Una bella suggestione, senza dubbio. Da cui è nata l’idea di un Troppo rumore per nulla in salsa siciliana. “Immaginiamo, quindi – afferma -, una Messina in mezzo al Mediterraneo così come Shakespeare se la poteva immaginare: esotica, viva, crocevia di magheggi, che avrebbero fatto di una festa nuziale il complicato intreccio per una giostra degli intrighi. Immaginiamola seguendo con le orecchie la parlata di quei personaggi che nel vivo di un dialetto carico di umori e ambiguità, dipana le trame di una vicenda originariamente semplice, ma dai risvolti complicatissimi. Immaginiamo che tutto ciò sia il frutto di un carattere tipicamente mediterraneo, se non propriamente siciliano ed ecco che potremo anche credere, anche solo per una volta, che William Shakespeare, di Stratford- on Avon , sia potuto essere quel tale Michele Angelo Florio Crollalanza partito in fuga da Messina. Poiché non c’è nulla di meravigliosamente siciliano che il potere complicare, da un dato semplice, una vicenda fino a farla diventare surreale”.

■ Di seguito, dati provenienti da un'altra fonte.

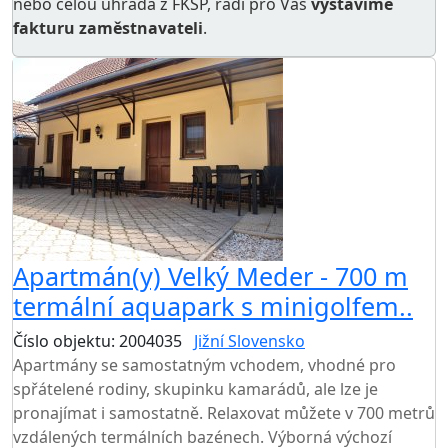
nebo celou úhrada z FKSP, rádi pro Vás
vystavíme
fakturu zaměstnavateli
.
Apartmán(y) Velký Meder - 700 m
termální aquapark s minigolfem..
Číslo objektu: 2004035
Jižní Slovensko
Apartmány se samostatným vchodem, vhodné pro
spřátelené rodiny, skupinku kamarádů, ale lze je
pronajímat i samostatně. Relaxovat můžete v 700 metrů
vzdálených termálních bazénech. Výborná výchozí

«Questo Troppu trafficu ppi nenti – conclude Dipasquale– è il modello eterno di un carattere terribilmente semplice, come quello siciliano, che ama complicarsi l’esistenza in un continuo arrovugliarsi su se stesso. Merito particolare di questa creazione, la lingua siciliana illustre ricostruita nelle sue scaturigini più nobili, con qualche spazio per la modernità del proverbiare e scelte fonetiche che appaiono insolite oggi, ma che dovevano essere consuete in corti dove il latino era la lingua diplomatica. Solennità di portamento e dizione rotonda per tutti tranne nei riquadri burleschi che il Bardo inframmetteva anche nelle più cupe storie per stemperarne l’amaro. Allora (nell’episodio della ronda notturna) si sprigiona l’umor faceto di tre guardie dai modi levantini, dal linguaggio misto di assonanze orientali e di comiche caricature espressive. Per il resto è teatro di parola, in cui espressioni arcaiche danno lo spessore di una cultura antica di secoli ai più ignota, di avere esitato a montare la macchina degli inganni che poi non vengono neanche mostrati”.